ALORS qu’ Helicobacter pylori provoque chez presque tous ses hôtes humains une gastrite superficielle, chez d’autres, il est responsable d’une gastrite chronique atrophique. Cette pathologie caractérisée par une perte des cellules pariétales productrices d’acide majore largement le risque de survenue d’un adénocarcinome gastrique.
Une équipe, composée de chercheurs américains et suédois (Jung D.Oh et coll.), vient de réussir le séquençage de souches impliquées dans cette gastrite atrophique. Leur travail apporte la validation de l’outil utilisé, fondé sur des puces à ADN. Il permettrait de séquencer rapidement des souches d’ H.pylori chez des patients (soit de façon isolée, soit par lots) et, donc, d’envisager un pronostic.
S’adapter aux modifications qu’il occasionne.
Tout comme la pathologie gastrique peut évoluer tout au long de la vie, H.pylori est fortement suspecté de s’adapter aux modifications qu’il occasionne sur l’organisme. Des travaux ont déjà montré une perte rapide de la notion de clone bactérien au cours de l’infection, ainsi qu’un taux élevé de mutations et de recombinaisons.

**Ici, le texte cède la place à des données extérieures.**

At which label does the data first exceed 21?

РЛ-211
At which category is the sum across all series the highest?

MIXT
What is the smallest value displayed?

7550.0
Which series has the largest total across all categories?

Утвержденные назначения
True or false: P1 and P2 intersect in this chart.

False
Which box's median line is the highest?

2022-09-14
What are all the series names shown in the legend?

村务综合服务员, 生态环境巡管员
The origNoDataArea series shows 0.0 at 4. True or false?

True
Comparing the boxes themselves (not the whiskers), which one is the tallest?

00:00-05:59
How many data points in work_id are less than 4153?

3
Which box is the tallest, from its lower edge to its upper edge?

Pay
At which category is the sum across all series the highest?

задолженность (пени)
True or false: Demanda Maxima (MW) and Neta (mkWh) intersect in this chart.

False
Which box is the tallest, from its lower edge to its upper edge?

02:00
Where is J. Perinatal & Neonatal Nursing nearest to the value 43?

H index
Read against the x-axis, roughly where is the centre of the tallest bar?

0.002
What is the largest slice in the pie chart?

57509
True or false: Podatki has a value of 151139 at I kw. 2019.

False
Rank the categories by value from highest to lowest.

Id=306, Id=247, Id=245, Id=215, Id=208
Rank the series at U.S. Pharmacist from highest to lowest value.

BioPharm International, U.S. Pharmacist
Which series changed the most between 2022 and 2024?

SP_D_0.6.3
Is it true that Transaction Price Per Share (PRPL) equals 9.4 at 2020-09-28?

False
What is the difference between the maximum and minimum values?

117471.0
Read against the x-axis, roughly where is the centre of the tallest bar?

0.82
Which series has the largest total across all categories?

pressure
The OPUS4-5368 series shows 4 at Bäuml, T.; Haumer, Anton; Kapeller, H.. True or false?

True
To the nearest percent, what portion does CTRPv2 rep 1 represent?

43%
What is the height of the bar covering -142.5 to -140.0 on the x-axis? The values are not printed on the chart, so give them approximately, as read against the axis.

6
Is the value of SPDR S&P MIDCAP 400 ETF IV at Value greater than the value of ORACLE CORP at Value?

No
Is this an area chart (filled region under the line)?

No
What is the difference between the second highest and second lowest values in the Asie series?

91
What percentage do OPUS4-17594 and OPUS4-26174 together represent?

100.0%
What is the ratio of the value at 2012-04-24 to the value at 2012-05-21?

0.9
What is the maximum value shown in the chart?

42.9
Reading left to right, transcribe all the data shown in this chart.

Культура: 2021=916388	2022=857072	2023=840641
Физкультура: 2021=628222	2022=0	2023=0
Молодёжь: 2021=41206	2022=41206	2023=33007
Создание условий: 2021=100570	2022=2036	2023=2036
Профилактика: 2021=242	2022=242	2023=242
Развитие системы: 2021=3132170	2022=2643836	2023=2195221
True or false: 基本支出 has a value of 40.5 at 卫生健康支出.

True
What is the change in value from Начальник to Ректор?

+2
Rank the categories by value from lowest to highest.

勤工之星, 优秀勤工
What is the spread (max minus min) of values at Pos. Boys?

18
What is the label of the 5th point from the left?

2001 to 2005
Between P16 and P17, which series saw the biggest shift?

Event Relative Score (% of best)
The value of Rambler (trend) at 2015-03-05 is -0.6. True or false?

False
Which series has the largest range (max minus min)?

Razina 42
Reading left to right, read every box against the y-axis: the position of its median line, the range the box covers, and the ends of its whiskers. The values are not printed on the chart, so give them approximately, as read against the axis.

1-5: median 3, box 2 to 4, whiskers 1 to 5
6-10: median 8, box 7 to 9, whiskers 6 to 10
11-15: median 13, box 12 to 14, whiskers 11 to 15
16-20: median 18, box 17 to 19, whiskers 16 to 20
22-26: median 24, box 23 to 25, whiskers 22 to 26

Se fondant sur les conclusions d’une étude pionnière, publiée en 2001, à partir d’un seul patient, les auteurs proposent un scénario lorsque la pathologie demeure stable avec le temps : la bactérie s’adapte bien à son lieu de résidence ; les variations rencontrées sont dominées par la perte ou le gain de gènes variables ; de nouvelles souches ne peuvent prendre pied sur la muqueuse déjà colonisée.
En revanche, lorsque le milieu se modifie, une sélection dirigée devrait survenir, allant dans le sens de l’accumulation de mutations et de gènes destinés à favoriser l’adaptation. Ainsi, écrivent les auteurs, la recherche de cette sélection adaptative et de la perte de diversité des souches bactériennes fournirait un moyen d’identifier des marqueurs biologiques prédictifs de la gastrite atrophique chronique. Ces marqueurs, tels que des mutations d’un seul nucléotide ou de gènes entiers, seraient d’un grand intérêt pour le diagnostic clinique et pour la compréhension des interactions moléculaires entre H.pylori et son hôte.
Dans un travail antérieur, les chercheurs avaient utilisé un modèle de souris transgénique atteinte de gastrite chronique atrophique. Ils avaient montré, tout d’abord, que la perte des cellules pariétales productrices d’acide stimule la prolifération de cellules souches épithéliales gastriques ; ensuite, que des isolats d’ H.pylori responsables de gastrite atrophique (HpGA1) issus d’un patient peuvent coloniser ces cellules progénitrices.
Des sondes visant 99,6 % des gènes bactériens.
L’article publié dans les « Proceedings » de l’Académie des sciences américaine fournit la séquence complète du génome de la souche HpGA1. Pour y parvenir, l’équipe a eu recours à des puces à ADN (Affymetrix HpGA1). Elles contenaient des sondes visant 99,6 % des gènes bactériens, afin d’identifier ceux régulés par l’acide gastrique à pH5 et 7, au cours de la croissance bactérienne. Ces mêmes puces à ADN ont permis d’établir le typage génétique de 5 autres souches d’ H.pylori responsables de gastrite atrophique et prélevées au cours d’une étude sur le cancer gastrique, en Suède. Enfin, des isolats obtenus chez un autre patient ont bénéficié de la même analyse. Dans ce cas, l’intérêt a été la possibilité d’un nouveau typage génétique quatre ans plus tard, alors qu’un adénocarcinome s’était déclaré.
Les données recueillies chez ces patients, et autant de souches d’ H.pylori, ont permis tout à la fois de valider les sondes utilisées et de fournir une vue d’ensemble du génome en relation avec l’adaptation de la bactérie à la gastrite atrophique chronique et à ses conséquences.
« Proceedings of the National Academy of Sciences », édition avancée en ligne.